A Blog by Jonathan Low

 

Nov 21, 2016

US SEC Approves Vast Real Time Trading Data Surveillance System Covering 58 Billion Daily Orders, 100 Million Customer Accounts

This may arguably be the largest compendium of real time 'big data' in history. The goal is to gather enough information to be able - ideally - to prevent future market crashes.

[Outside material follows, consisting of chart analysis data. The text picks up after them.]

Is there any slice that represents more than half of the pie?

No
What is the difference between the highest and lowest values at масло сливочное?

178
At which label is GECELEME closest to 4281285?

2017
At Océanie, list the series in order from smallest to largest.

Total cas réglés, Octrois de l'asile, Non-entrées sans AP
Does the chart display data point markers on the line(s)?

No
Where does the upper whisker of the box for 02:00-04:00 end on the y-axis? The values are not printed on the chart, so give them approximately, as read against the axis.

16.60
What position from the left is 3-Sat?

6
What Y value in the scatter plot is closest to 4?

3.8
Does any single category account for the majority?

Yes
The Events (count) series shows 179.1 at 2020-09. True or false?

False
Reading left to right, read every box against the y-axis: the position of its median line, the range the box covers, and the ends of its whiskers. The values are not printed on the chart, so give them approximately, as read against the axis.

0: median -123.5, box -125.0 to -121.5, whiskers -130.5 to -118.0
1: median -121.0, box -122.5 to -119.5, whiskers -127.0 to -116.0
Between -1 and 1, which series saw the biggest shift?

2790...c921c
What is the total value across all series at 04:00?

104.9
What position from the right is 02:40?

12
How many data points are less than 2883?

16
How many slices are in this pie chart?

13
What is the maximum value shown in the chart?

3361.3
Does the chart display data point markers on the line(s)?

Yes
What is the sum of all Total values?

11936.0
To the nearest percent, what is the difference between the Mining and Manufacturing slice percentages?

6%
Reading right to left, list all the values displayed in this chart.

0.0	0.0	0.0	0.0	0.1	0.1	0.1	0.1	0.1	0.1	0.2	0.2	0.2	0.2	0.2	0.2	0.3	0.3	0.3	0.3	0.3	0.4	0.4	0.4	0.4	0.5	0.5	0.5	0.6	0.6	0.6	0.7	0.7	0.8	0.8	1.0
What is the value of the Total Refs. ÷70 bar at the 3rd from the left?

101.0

The challenge is not just the cost and complexity of the initiative, but the reality that entrepreneurial efforts to game the system, as well as unintended consequences, may well render it ineffective, if not inoperable. JL


Nicole Bullock and Phillip Stafford report in the Financial Times:

The SEC sets in motion a timetable to bring to reality its Consolidated Audit Trail, a single data warehouse that collects the millions of orders and quotes that daily pass across US equity and options markets in real-time. (It) would be the world’s largest repository of securities transactions. It would have to be able to process more than 58bn records of orders and quotes a day, and maintain data on more than 100m customer accounts.
The main US markets regulator on Tuesday approved a plan to introduce a vast surveillance system to monitor trading on the $23tn US stock market, ending six years of delays.
The move by the Securities and Exchange Commission sets in motion a timetable to bring to reality its Consolidated Audit Trail, a single data warehouse that collects the millions of orders and quotes that daily pass across US equity and options markets in real-time.
“With the approval and ultimate implementation of CAT, the commission’s regulatory capacity strongly embraces 21st century technology,” said Mary Jo White, SEC chair. “Through the CAT, regulators will have more timely access to a comprehensive set of trading data, enabling us to more efficiently and effectively conduct research, reconstruct market events, monitor market behaviour and identify and investigate misconduct.”
The next step is to choose who will build the system. Three bidders, the Financial Industry Regulatory Authority, SunGard Data Systems and Thesys Technologies are in the running. The architects of the plan, a committee that includes exchanges, have two months to decide. The SEC estimates the system will cost $2.4bn initially and then $1.7bn a year to run.
US stock exchanges, Finra and the Options Clearing Corporation, which are known as self-regulatory organisations in the market, must begin reporting to the CAT within a year while large broker dealers have two years and small broker dealers have three years.
The idea was first proposed after the 2010 Flash Crash when stocks gyrated rapidly for 20 minutes. The crash revealed that authorities had little understanding of the fractured, complex nature of modern markets, where data and trading was executed in fractions of seconds across dozens of venues. The CAT will include data on the identities of the customers trading in the equity and options markets.
“The CAT would essentially be the Hubble Telescope for the securities markets,” said Kara Stein, SEC commissioner, in prepared remarks.
Still, the project has been beset by industry concerns over the cost, size and complexity of the project. The scheme is also likely to be one of the last pieces of business enacted by Ms White, who announced yesterday she would step down from the position in January.
Against that backdrop some market participants were still sceptical about the CAT.
“It is imperative if the SEC really wants to know who is doing what and when,” said Larry Tabb, co-founder of the Tabb Group, a capital markets consultancy. But he expressed concern that the CAT would not, for example, include information on the futures market where the Flash Crash is believed to have initiated.
“Will it also just be replaced with something else when Mary Jo White is replaced by a Republican,” he said.
Dave Lauer, chairman of Healthy Markets, an investor-focused non-profit group, raised concerns about the cost of the system, much of which will be borne by brokers who will in turn pass that on to investors.
“There is certainly plenty of controversy in how it is structured and who is paying for it,” he said.
Once completed, the CAT would be the world’s largest repository of securities transactions. It would have to be able to process more than 58bn records of orders and quotes a day, and maintain data on more than 100m customer accounts. Given the torrent of stock market data, the size of its database could grow to 21 “petabytes” — or 1,000 terabytes — of information within the first five years.